---------- Text block
Question-first research engine. Takes a topic, decomposes it into a literature-calibrated question tree, collects primary sources, extracts fact claims bound to exact quotes, verifies each fact against its cited URL, analyzes coverage and tensions across questions, then synthesizes a citation-backed report.
The design goal is an audit trail: every sentence in the final report traces back to a verified Fact with {statement, confidence, references: [{url, exact_quote}]}, and every fact traces back to a verifier verdict (verified | url_dead | quote_fabricated | overreach | out_of_context | cherry_picked | misread). Nothing reaches the report that the verifier rejected.
Runs on a local LLM via OpenAI-compatible endpoint (default: qwen3.6-35b-a3b on vLLM/Runpod) + self-hosted SearXNG + Playwright-driven page extraction. No paid API keys for the core pipeline.
Syncera is not a chat wrapper around web search. It separates the research problem into explicit control layers:
- Question structure before evidence: the planner creates a question tree first, so search is driven by answerable subquestions instead of a broad prompt.
- Source-bounded cognition: harvesting is scoped per subquestion, tiered toward primary/official sources, and stores the full scraped page content, not snippets.
- Facts before prose: extraction creates structured
Factobjects with confidence, factuality class, URL, title, and exact quote. - Verification before synthesis: rejected facts never enter the final report. The model does not get to smooth uncertainty into confident prose.
- Coverage as product surface: each question gets a coverage verdict, gap list, follow-up investigations, and source/fact counts.
- Audit export: the web UI exposes a
Cognitiontab and/api/projects/:slug/auditso users can inspect the system's belief state, not just read the final answer.
The product bet is simple: serious research tools should expose epistemic control, not hide it behind a polished answer.
--------------------
Prompt 1 -
In the Syncera description, rewrite the passage that begins at "- Source-bounded cognition: harvesting" and stops after "the final answer.", replacing "snippets" with "excerpts".
Prompt 2 -
According to the Syncera description, what does the planner create before any evidence is gathered?
Prompt 3 -
Continue the Syncera description after its final sentence.
---------- Raw data
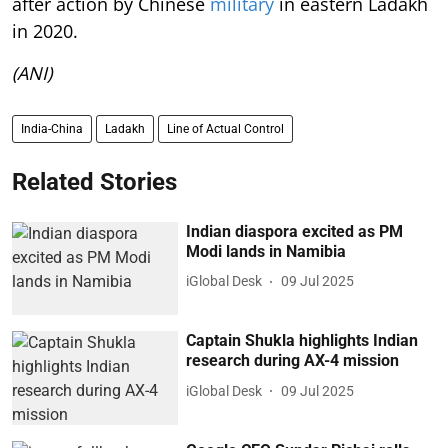
after action by Chinese
military
in eastern Ladakh
in 2020.
(ANI)
India-China
Ladakh
Line of Actual Control
Related Stories
Indian diaspora excited as PM
Modi lands in Namibia
iGlobal Desk
09 Jul 2025
Captain Shukla highlights Indian
research during AX-4 mission
iGlobal Desk
09 Jul 2025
--------------------
Written answer 1 -
- Source-bounded cognition: harvesting is scoped per subquestion, tiered toward primary/official sources, and stores the full scraped page content, not excerpts.
- Facts before prose: extraction creates structured
Factobjects with confidence, factuality class, URL, title, and exact quote. - Verification before synthesis: rejected facts never enter the final report. The model does not get to smooth uncertainty into confident prose.
- Coverage as product surface: each question gets a coverage verdict, gap list, follow-up investigations, and source/fact counts.
- Audit export: the web UI exposes a
Cognitiontab and/api/projects/:slug/auditso users can inspect the system's belief state, not just read the final answer.

Written answer 2 -
A question tree.

Written answer 3 -
Topic
│
├─ scout → scout_digest.json lit-survey calibration for the planner
│ scout.json stable audit alias
│
├─ plan → plan.json ResearchQuestion[] × Subquestion[]
│ (6 categories × 6 angles, Zod-validated)
│
├─ harvest → sources/<SQ>.json per-subquestion: SearXNG + Arxiv +
│ OpenAlex, Playwright full-page render
│ (+ sources/index.json aggregate)
│ sources.json stable aggregate audit alias
│
├─ evidence → facts.json Fact extraction with exact-quote refs,
│ one LLM call per subquestion with
│ sources inlined as context
│
├─ verify → verification.json for each fact, three layers:
│ (1) HEAD on URL (dead-link)
│ (2) substring match on exact_quote
│ (3) LLM adversarial review — does
│ the quote actually support the
│ claim, or is it misread / cherry-
│ picked / out-of-context?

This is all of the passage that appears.